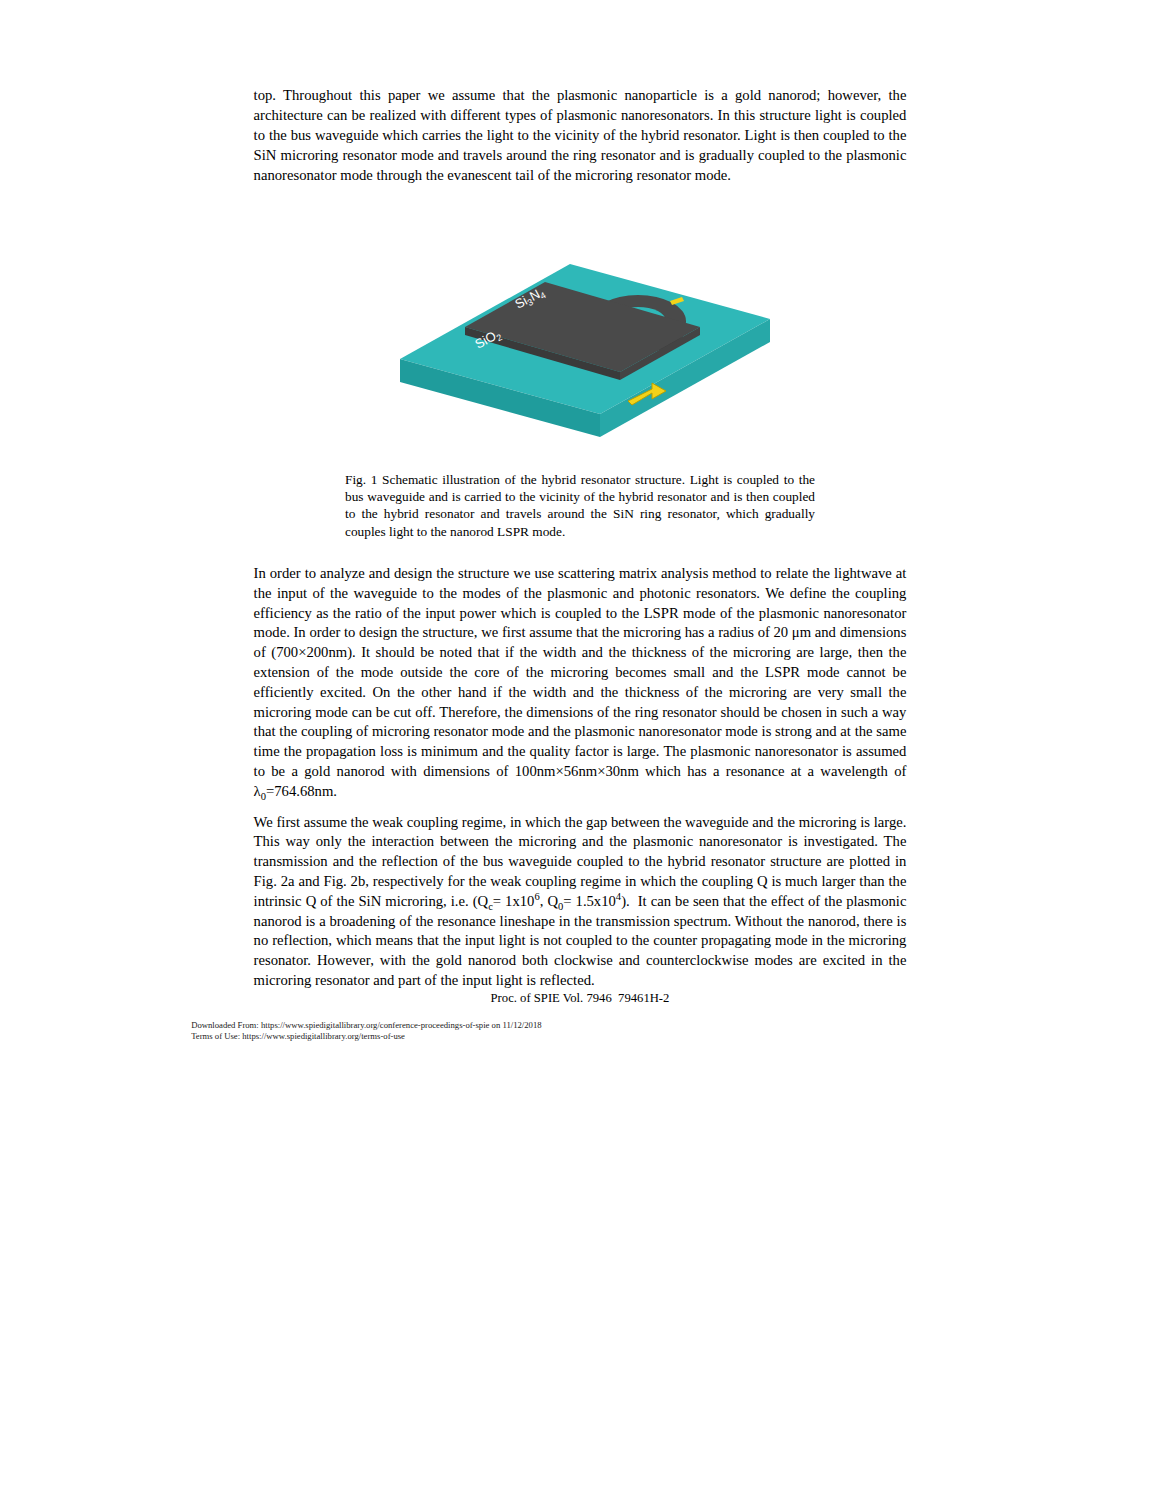top. Throughout this paper we assume that the plasmonic nanoparticle is a gold nanorod; however, the architecture can be realized with different types of plasmonic nanoresonators. In this structure light is coupled to the bus waveguide which carries the light to the vicinity of the hybrid resonator. Light is then coupled to the SiN microring resonator mode and travels around the ring resonator and is gradually coupled to the plasmonic nanoresonator mode through the evanescent tail of the microring resonator mode.
Si3N4 SiO2
Fig. 1 Schematic illustration of the hybrid resonator structure. Light is coupled to the bus waveguide and is carried to the vicinity of the hybrid resonator and is then coupled to the hybrid resonator and travels around the SiN ring resonator, which gradually couples light to the nanorod LSPR mode.
In order to analyze and design the structure we use scattering matrix analysis method to relate the lightwave at the input of the waveguide to the modes of the plasmonic and photonic resonators. We define the coupling efficiency as the ratio of the input power which is coupled to the LSPR mode of the plasmonic nanoresonator mode. In order to design the structure, we first assume that the microring has a radius of 20 μm and dimensions of (700×200nm). It should be noted that if the width and the thickness of the microring are large, then the extension of the mode outside the core of the microring becomes small and the LSPR mode cannot be efficiently excited. On the other hand if the width and the thickness of the microring are very small the microring mode can be cut off. Therefore, the dimensions of the ring resonator should be chosen in such a way that the coupling of microring resonator mode and the plasmonic nanoresonator mode is strong and at the same time the propagation loss is minimum and the quality factor is large. The plasmonic nanoresonator is assumed to be a gold nanorod with dimensions of 100nm×56nm×30nm which has a resonance at a wavelength of λ0=764.68nm.
We first assume the weak coupling regime, in which the gap between the waveguide and the microring is large. This way only the interaction between the microring and the plasmonic nanoresonator is investigated. The transmission and the reflection of the bus waveguide coupled to the hybrid resonator structure are plotted in Fig. 2a and Fig. 2b, respectively for the weak coupling regime in which the coupling Q is much larger than the intrinsic Q of the SiN microring, i.e. (Qc= 1x106, Q0= 1.5x104). It can be seen that the effect of the plasmonic nanorod is a broadening of the resonance lineshape in the transmission spectrum. Without the nanorod, there is no reflection, which means that the input light is not coupled to the counter propagating mode in the microring resonator. However, with the gold nanorod both clockwise and counterclockwise modes are excited in the microring resonator and part of the input light is reflected.
Proc. of SPIE Vol. 7946 79461H-2
Downloaded From: https://www.spiedigitallibrary.org/conference-proceedings-of-spie on 11/12/2018
Terms of Use: https://www.spiedigitallibrary.org/terms-of-use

- WORK REQUEST -
Could you set down the records above exactly, skipping any picture?

- WRITTEN SOLUTION -
top. Throughout this paper we assume that the plasmonic nanoparticle is a gold nanorod; however, the architecture can be realized with different types of plasmonic nanoresonators. In this structure light is coupled to the bus waveguide which carries the light to the vicinity of the hybrid resonator. Light is then coupled to the SiN microring resonator mode and travels around the ring resonator and is gradually coupled to the plasmonic nanoresonator mode through the evanescent tail of the microring resonator mode.
Si3N4 SiO2
Fig. 1 Schematic illustration of the hybrid resonator structure. Light is coupled to the bus waveguide and is carried to the vicinity of the hybrid resonator and is then coupled to the hybrid resonator and travels around the SiN ring resonator, which gradually couples light to the nanorod LSPR mode.
In order to analyze and design the structure we use scattering matrix analysis method to relate the lightwave at the input of the waveguide to the modes of the plasmonic and photonic resonators. We define the coupling efficiency as the ratio of the input power which is coupled to the LSPR mode of the plasmonic nanoresonator mode. In order to design the structure, we first assume that the microring has a radius of 20 μm and dimensions of (700×200nm). It should be noted that if the width and the thickness of the microring are large, then the extension of the mode outside the core of the microring becomes small and the LSPR mode cannot be efficiently excited. On the other hand if the width and the thickness of the microring are very small the microring mode can be cut off. Therefore, the dimensions of the ring resonator should be chosen in such a way that the coupling of microring resonator mode and the plasmonic nanoresonator mode is strong and at the same time the propagation loss is minimum and the quality factor is large. The plasmonic nanoresonator is assumed to be a gold nanorod with dimensions of 100nm×56nm×30nm which has a resonance at a wavelength of λ0=764.68nm.
We first assume the weak coupling regime, in which the gap between the waveguide and the microring is large. This way only the interaction between the microring and the plasmonic nanoresonator is investigated. The transmission and the reflection of the bus waveguide coupled to the hybrid resonator structure are plotted in Fig. 2a and Fig. 2b, respectively for the weak coupling regime in which the coupling Q is much larger than the intrinsic Q of the SiN microring, i.e. (Qc= 1x106, Q0= 1.5x104). It can be seen that the effect of the plasmonic nanorod is a broadening of the resonance lineshape in the transmission spectrum. Without the nanorod, there is no reflection, which means that the input light is not coupled to the counter propagating mode in the microring resonator. However, with the gold nanorod both clockwise and counterclockwise modes are excited in the microring resonator and part of the input light is reflected.
Proc. of SPIE Vol. 7946 79461H-2
Downloaded From: https://www.spiedigitallibrary.org/conference-proceedings-of-spie on 11/12/2018
Terms of Use: https://www.spiedigitallibrary.org/terms-of-use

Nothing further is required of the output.